Paleogenetik, eski organizmaların kalıntılarından korunmuş genetik materyalin incelenmesi yoluyla geçmişin incelenmesidir.[1][2] Emile Zuckerkandl ve Linus Pauling, 1963'te, DNA'nın dizilenmesinden çok önce, geçmiş organizmaların polipeptit dizilerinin olası yeniden inşasına atıfta bulunarak bu terimi ortaya attılar.[3] Soyu tükenmiş bir canlının müze örneğinden izole edilen antik DNA'nın ilk dizisi, 1984 yılında Allan Wilson liderliğindeki bir ekip tarafından yayınlandı.[4]

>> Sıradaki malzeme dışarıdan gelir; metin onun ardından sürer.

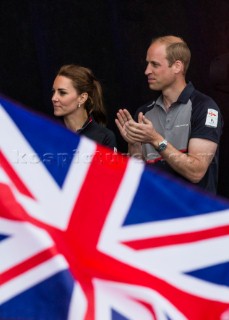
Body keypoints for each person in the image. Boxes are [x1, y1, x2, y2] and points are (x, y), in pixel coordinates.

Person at [115, 35, 223, 194]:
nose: (147, 71)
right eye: (147, 63)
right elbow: (138, 177)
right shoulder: (144, 112)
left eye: (155, 64)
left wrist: (155, 139)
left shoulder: (204, 107)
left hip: (193, 214)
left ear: (177, 66)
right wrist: (134, 145)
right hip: (158, 213)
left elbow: (196, 172)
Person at [52, 64, 117, 150]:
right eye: (53, 92)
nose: (53, 98)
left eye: (62, 93)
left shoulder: (104, 137)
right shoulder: (49, 132)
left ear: (82, 98)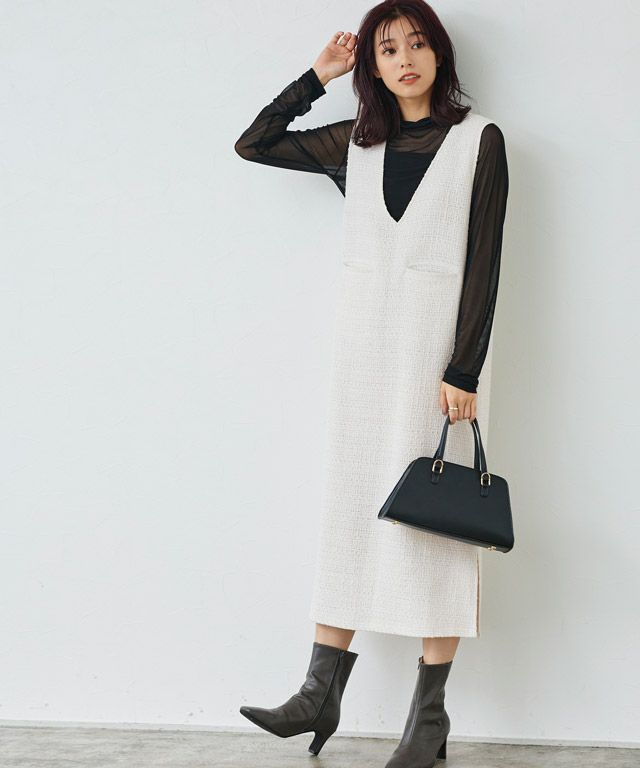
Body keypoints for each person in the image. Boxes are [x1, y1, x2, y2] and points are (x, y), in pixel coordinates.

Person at [234, 1, 509, 765]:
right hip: (363, 356)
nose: (405, 59)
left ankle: (429, 720)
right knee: (352, 510)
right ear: (373, 68)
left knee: (436, 525)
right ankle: (318, 692)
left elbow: (485, 260)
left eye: (417, 44)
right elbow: (255, 144)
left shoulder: (479, 141)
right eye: (387, 50)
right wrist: (317, 75)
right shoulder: (356, 144)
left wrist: (463, 369)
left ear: (439, 55)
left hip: (437, 363)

Paleogenetikçiler gerçek organizmaları yeniden yaratmazlar, ancak çeşitli analitik yöntemler kullanarak eski DNA dizilerini bir araya getirirler.[5] Fosiller, "soyu tükenmiş türlerin ve evrimsel olayların tek doğrudan tanıklarıdır"[6] ve bu fosillerde DNA bulunması, bu türler hakkında, tüm fizyolojileri ve anatomileri hakkında çok daha fazla bilgi vermektedir.
Bugüne kadarki en eski DNA dizisi, Şubat 2021'de bir milyon yıldan uzun süredir donmuş bir Sibirya mamutunun dişinden rapor edildi.[7][8]